* _Stored data entries_:
--------------------------------
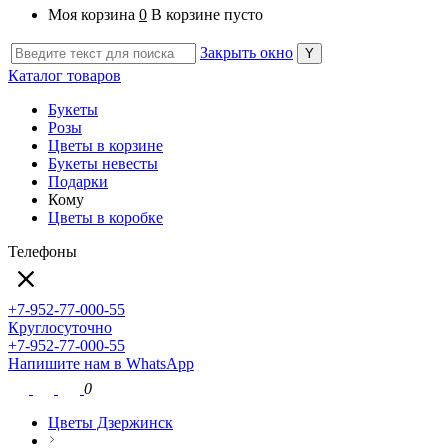
Моя корзина
0
В корзине пусто
Закрыть окно
Каталог товаров
Букеты
Розы
Цветы в корзине
Букеты невесты
Подарки
Кому
Цветы в коробке
Телефоны
+7-952-77-000-55
Круглосуточно
+7-952-77-000-55
Напишите нам в WhatsApp
0
Цветы Дзержинск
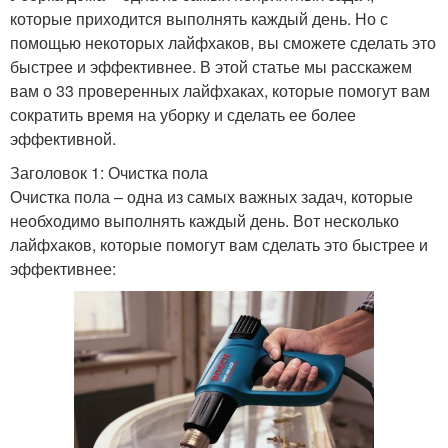
которые приходится выполнять каждый день. Но с
помощью некоторых лайфхаков, вы сможете сделать это
быстрее и эффективнее. В этой статье мы расскажем
вам о 33 проверенных лайфхаках, которые помогут вам
сократить время на уборку и сделать ее более
эффективной.
Заголовок 1: Очистка пола
Очистка пола – одна из самых важных задач, которые
необходимо выполнять каждый день. Вот несколько
лайфхаков, которые помогут вам сделать это быстрее и
эффективнее:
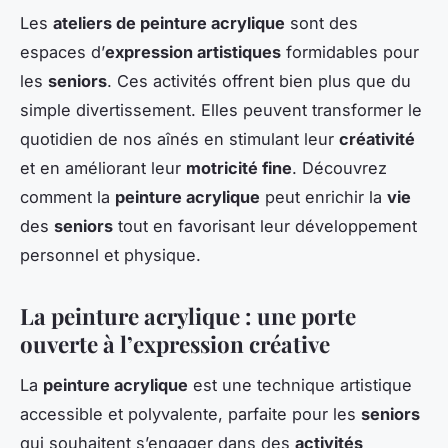
Les
ateliers de peinture acrylique
sont des
espaces d’
expression artistiques
formidables pour
les
seniors
. Ces activités offrent bien plus que du
simple divertissement. Elles peuvent transformer le
quotidien de nos aînés en stimulant leur
créativité
et en améliorant leur
motricité fine
. Découvrez
comment la
peinture acrylique
peut enrichir la
vie
des
seniors
tout en favorisant leur développement
personnel et physique.
La peinture acrylique : une porte
ouverte à l’expression créative
La
peinture acrylique
est une technique artistique
accessible et polyvalente, parfaite pour les
seniors
qui souhaitent s’engager dans des
activités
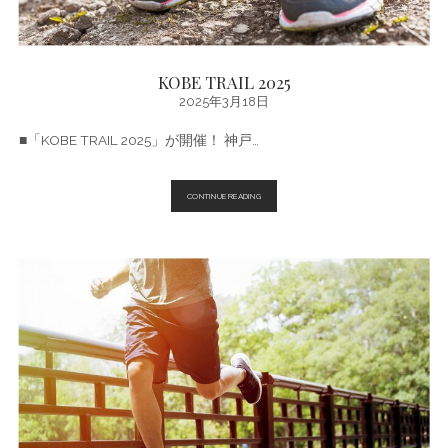
キ
ン
グ
♪
KOBE TRAIL 2025
2025年3月18日
■「KOBE TRAIL 2025」が開催！ 神戸…
KOBE
CONTINUE READING
TRAIL
2025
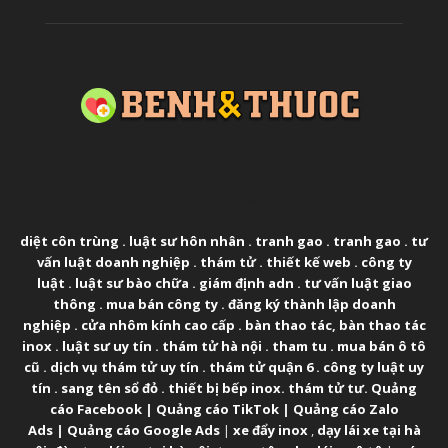
ABOUT US
diệt côn trùng
.
luật sư hôn nhân
.
tranh gao
.
tranh gao
.
tư
vấn luật doanh nghiệp
.
thám tử
.
thiết kế web
.
công ty
luật
.
luật sư bào chữa
.
giám định adn
.
tư vấn luật giao
thông
.
mua bán công ty
.
đăng ký thành lập doanh
nghiệp
.
cửa nhôm kính cao cấp
.
bàn thao tác
,
bàn thao tác
inox
.
luật sư uy tín
.
thám tử hà nội
.
tham tu
.
mua bán ô tô
cũ
.
dịch vụ thám tử uy tín
.
thám tử quận 6
.
công ty luật uy
tín
.
sang tên sổ đỏ
.
thiết bị bếp inox
.
thám tử tư
.
Quảng
cáo Facebook
|
Quảng cáo TikTok
|
Quảng cáo Zalo
Ads
|
Quảng cáo Google Ads
|
xe đẩy inox
,
dạy lái xe tại hà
--------------------------------
Please give every line from the start of the items down to and including the one containing "Цветы Дзержинск" as a numbered list, leaving out blank lines and pictures.

* _Your solution_:
1. Моя корзина
2. 0
3. В корзине пусто
4. Закрыть окно
5. Каталог товаров
6. Букеты
7. Розы
8. Цветы в корзине
9. Букеты невесты
10. Подарки
11. Кому
12. Цветы в коробке
13. Телефоны
14. +7-952-77-000-55
15. Круглосуточно
16. +7-952-77-000-55
17. Напишите нам в WhatsApp
18. 0
19. Цветы Дзержинск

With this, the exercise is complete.